- PASAJE -
Por Juan Carlos Gómez
En su estudio sobre Baudelaire Sartre trata de mostrar de manera concreta que lo que se denomina el destino de un hombre es siempre idéntico a su libre elección de sí mismo. Baudelaire eligió siempre existir para sí tal como apareció en la mirada de los demás, es el hombre que ha elegido verse como si fuera otro ser, su vida es sólo la historia de ese fracaso.
También Gombrowicz quería existir para sí tal como aparece en la mirada de los demás cuando hace conocer en los diarios su intención de que los lectores vean en él lo que él les sugiere que es. Quería imponerse a los hombres con esa personalidad sugerida para quedar luego sometido a ella por el resto de su vida. Quería diferenciarse en los diarios del pensamiento dominante y obligar a los lectores a confirmar esa diferencia que él mismo establecía, para descubrir la naturaleza de su presente y unirse a los lectores en una nueva actualidad.
Baudelaire eligió verse en su madre como si fuera otro ser, y Gombrowicz eligió a los lectores con el mismo propósito. Los lectores eran respecto él esa misma mirada paterna que demandaba en su niñez para que observara el despachurramiento al que sometía a las pobres ranas.
Las madres de Gombrowicz y de Baudelaire, sin proponérselo, empujaron a sus hijos a un desatino y a un absurdo que ellos más tarde convirtieron en uno de los elementos más importantes de su arte, pero por caminos muy diferentes.

- INFORMACIÓN PROPORCIONADA -
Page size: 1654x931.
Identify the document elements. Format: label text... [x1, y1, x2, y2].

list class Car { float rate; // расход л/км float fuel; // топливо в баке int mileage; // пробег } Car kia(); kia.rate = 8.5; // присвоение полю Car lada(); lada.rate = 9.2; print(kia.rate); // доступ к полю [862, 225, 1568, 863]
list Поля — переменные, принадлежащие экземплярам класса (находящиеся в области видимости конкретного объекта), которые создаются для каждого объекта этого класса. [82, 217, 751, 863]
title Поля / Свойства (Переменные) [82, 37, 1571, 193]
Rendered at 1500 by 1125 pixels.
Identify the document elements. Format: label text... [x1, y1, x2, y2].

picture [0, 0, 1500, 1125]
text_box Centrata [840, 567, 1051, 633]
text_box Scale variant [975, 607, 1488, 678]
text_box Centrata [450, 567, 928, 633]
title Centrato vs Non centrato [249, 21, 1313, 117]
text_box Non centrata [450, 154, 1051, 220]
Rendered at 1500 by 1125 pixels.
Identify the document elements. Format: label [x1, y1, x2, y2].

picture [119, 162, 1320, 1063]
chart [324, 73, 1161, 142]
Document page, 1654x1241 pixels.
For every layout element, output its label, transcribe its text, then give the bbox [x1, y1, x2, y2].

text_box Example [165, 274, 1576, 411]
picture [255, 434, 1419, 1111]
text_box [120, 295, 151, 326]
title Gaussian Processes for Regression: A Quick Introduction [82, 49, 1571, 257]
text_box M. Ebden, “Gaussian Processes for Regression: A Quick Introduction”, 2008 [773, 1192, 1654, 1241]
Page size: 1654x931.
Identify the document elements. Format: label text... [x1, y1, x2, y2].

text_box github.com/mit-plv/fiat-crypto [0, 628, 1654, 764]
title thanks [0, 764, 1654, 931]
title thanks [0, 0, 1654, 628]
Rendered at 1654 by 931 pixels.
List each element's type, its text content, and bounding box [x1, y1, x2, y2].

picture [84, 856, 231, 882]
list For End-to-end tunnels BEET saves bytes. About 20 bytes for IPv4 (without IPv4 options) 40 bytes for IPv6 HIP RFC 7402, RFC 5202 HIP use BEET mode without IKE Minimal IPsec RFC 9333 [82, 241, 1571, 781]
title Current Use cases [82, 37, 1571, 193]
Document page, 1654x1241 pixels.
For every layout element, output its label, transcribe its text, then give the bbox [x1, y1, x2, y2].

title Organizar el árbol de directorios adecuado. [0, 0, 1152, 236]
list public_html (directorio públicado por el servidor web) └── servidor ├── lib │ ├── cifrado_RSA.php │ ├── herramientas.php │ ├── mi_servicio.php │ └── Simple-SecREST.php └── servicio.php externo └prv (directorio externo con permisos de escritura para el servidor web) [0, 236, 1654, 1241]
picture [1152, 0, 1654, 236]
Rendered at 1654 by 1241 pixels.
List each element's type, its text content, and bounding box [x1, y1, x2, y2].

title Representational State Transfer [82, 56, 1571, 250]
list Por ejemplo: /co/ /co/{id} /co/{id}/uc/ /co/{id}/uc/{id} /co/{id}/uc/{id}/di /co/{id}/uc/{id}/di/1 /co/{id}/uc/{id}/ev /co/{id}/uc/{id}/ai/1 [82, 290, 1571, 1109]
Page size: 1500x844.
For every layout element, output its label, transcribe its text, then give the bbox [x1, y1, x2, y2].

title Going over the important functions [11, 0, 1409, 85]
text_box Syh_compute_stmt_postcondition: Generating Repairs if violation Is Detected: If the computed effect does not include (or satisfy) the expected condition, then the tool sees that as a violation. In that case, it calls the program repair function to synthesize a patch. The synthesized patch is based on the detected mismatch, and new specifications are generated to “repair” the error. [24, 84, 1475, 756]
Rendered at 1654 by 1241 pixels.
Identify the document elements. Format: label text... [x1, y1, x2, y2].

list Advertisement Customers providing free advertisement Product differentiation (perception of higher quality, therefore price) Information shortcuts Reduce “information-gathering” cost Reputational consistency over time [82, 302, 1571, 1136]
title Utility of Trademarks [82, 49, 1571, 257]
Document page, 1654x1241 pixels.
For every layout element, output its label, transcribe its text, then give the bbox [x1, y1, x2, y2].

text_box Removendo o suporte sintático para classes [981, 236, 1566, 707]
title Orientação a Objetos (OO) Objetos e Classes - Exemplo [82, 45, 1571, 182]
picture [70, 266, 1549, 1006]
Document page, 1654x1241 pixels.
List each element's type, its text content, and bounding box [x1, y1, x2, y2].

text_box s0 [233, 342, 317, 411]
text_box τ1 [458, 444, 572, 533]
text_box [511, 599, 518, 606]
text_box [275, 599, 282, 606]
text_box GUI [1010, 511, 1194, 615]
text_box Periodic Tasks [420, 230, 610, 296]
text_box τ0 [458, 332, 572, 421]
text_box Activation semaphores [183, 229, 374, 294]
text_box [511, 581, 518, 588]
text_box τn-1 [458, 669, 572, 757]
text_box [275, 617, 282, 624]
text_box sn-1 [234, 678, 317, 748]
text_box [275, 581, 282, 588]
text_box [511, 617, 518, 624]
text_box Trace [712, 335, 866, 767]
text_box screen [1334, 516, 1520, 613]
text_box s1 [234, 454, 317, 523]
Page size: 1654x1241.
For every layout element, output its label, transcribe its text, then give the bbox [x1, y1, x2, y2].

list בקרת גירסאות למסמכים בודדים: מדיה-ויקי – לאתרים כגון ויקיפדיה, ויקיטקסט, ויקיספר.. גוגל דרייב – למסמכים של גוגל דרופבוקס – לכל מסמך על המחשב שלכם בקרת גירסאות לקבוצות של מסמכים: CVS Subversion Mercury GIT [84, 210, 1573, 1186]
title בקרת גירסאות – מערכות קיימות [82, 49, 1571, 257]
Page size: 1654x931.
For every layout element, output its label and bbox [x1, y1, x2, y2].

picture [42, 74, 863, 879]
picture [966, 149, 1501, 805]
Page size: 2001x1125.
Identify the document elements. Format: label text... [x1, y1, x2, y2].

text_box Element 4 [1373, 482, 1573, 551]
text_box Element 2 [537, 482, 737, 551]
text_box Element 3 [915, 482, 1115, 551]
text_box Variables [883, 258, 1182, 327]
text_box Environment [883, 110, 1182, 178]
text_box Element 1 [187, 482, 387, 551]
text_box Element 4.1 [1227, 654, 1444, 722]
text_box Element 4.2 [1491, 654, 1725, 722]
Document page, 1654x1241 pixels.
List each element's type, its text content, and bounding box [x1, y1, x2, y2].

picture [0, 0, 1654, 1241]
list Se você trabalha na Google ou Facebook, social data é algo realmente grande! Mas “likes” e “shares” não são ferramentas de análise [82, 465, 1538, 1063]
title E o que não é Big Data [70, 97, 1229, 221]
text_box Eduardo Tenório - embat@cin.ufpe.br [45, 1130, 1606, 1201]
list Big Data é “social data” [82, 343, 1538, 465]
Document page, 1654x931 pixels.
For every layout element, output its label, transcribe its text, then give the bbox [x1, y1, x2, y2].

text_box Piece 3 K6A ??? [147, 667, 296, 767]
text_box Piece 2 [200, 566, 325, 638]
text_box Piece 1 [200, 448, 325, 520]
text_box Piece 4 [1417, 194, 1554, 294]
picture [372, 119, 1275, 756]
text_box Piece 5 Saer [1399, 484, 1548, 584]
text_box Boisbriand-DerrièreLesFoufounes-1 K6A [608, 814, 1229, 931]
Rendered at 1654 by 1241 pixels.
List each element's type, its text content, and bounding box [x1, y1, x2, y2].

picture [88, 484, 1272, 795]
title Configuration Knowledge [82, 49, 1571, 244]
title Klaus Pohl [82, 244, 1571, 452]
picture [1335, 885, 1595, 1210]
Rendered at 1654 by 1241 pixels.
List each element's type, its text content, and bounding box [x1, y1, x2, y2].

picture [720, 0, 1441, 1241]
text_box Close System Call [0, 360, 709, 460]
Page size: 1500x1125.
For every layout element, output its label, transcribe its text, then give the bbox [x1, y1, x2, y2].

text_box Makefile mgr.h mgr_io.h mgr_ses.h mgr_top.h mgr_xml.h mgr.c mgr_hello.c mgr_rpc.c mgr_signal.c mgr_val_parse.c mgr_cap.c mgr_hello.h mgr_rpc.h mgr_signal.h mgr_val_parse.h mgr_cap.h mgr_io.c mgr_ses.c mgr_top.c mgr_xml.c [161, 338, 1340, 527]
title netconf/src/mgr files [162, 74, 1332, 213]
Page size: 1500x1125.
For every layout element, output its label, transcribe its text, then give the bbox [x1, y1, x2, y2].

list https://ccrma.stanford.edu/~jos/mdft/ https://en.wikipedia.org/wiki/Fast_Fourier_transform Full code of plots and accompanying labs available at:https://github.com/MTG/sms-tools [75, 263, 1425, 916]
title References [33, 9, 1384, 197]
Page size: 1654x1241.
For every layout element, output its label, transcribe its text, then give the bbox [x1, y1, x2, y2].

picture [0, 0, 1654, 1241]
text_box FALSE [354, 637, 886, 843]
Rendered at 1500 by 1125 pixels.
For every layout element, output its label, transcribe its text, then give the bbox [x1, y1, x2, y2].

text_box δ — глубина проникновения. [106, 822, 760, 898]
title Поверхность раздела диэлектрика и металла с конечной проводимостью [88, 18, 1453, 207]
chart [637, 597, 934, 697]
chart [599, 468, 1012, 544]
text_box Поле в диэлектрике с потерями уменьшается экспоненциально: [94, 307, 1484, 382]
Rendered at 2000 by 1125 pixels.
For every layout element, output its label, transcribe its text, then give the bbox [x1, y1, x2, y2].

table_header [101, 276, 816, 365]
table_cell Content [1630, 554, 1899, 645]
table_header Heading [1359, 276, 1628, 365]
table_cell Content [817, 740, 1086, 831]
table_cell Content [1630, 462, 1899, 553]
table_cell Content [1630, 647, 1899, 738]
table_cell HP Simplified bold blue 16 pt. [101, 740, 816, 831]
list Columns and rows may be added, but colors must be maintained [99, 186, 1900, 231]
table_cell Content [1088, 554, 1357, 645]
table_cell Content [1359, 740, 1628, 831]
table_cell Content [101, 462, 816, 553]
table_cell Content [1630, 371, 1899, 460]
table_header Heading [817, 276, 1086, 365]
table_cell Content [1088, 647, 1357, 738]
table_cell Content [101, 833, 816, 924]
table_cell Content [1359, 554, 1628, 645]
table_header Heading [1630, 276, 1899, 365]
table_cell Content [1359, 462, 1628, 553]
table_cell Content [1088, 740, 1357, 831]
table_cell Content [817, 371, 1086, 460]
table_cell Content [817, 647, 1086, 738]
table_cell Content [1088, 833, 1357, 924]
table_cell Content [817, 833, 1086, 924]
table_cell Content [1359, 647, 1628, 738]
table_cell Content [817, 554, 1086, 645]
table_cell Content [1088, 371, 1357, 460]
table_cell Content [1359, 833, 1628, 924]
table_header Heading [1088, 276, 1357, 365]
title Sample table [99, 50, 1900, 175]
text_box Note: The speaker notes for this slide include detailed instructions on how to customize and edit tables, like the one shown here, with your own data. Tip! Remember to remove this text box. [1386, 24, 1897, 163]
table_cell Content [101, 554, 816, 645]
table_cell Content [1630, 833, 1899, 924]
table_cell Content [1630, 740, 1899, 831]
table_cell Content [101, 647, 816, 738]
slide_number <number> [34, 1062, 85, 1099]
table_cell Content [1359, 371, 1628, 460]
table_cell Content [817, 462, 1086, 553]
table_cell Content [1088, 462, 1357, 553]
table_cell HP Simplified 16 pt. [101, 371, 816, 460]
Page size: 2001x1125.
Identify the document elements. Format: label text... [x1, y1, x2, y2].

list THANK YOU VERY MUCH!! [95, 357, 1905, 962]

- OBJETIVOS -
1. Cambia "ranas" por "lagartijas" al reproducir el pasaje sobre Baudelaire y Gombrowicz desde "Baudelaire eligió verse" hasta "caminos muy diferentes.", ambos incluidos.
2. Retoma el pasaje sobre Baudelaire y Gombrowicz y continúalo a partir de su última oración.

- LAS RESPUESTAS -
1.
Baudelaire eligió verse en su madre como si fuera otro ser, y Gombrowicz eligió a los lectores con el mismo propósito. Los lectores eran respecto él esa misma mirada paterna que demandaba en su niñez para que observara el despachurramiento al que sometía a las pobres lagartijas.
Las madres de Gombrowicz y de Baudelaire, sin proponérselo, empujaron a sus hijos a un desatino y a un absurdo que ellos más tarde convirtieron en uno de los elementos más importantes de su arte, pero por caminos muy diferentes.

2.
La relación que Gombrowicz mantenía con su madre tenía todas las características de un drama clásico, a veces cómico y otras veces trágico, una relación en la que sus verdaderos sentimientos eran contradictorios.
Luce el sol; —Pero ¿qué dices?, ¡si está lloviendo!; —¡Qué manía tenéis de decir siempre tonterías!; —Bueno, digamos que no llueve, pero si empezara a llover, llovería. Era un deporte con el que su hermano Jerzy y él arrastraban a la madre a discusiones absurdas, una de las primeras iniciaciones en el ejercicio de la dialéctica que tuvo Gombrowicz: —¡Otro divorcio en la familia!; —¿Qué estás diciendo?, ¿otro divorcio en la familia?, ¡no es posible!; —Te lo aseguro, me lo contó la tía Rosa, parece que ella se enamoró de su peluquero; —Cielos, qué escándalo. Al final de esta conversación teatral entre Jerzy y Witold aparecía la madre temblando de indignación: —¡Si la mujer de Henryk es tan desvergonzada no volveremos a recibirla!: —Pero, ¿por qué?, la tía Ela se divorció dos veces y ahora juega al bridge con sus tres maridos, dice que forman un equipo perfecto y que gracias a sus divorcios sus hijos tenían el doble de parientes.
No le reprochaba a su madre el ser como era. En otros órdenes, tenía cualidades excelentes: bondad, nobleza, probidad, inteligencia, mientras sus debilidades eran un poco el producto de sus nervios y el resultado de la vida artificial y de una educación no menos artificial que había recibido. Pero el hecho de no querer ser lo que era, de no reconocerse a sí misma, terminó vengándose de ella, porque los hijos le declararon la guerra. Fue allí donde Gombrowicz comenzó su dolorosa aventura con las diversas distorsiones de la forma polaca.
“En el mismo año 1933, en que se publicó mi primer libro, murió mi padre. Hacía meses que estaba enfermo, pero su empeoramiento se produjo en forma repentina, de modo que sólo mi madre y yo asistimos a su muerte […]”.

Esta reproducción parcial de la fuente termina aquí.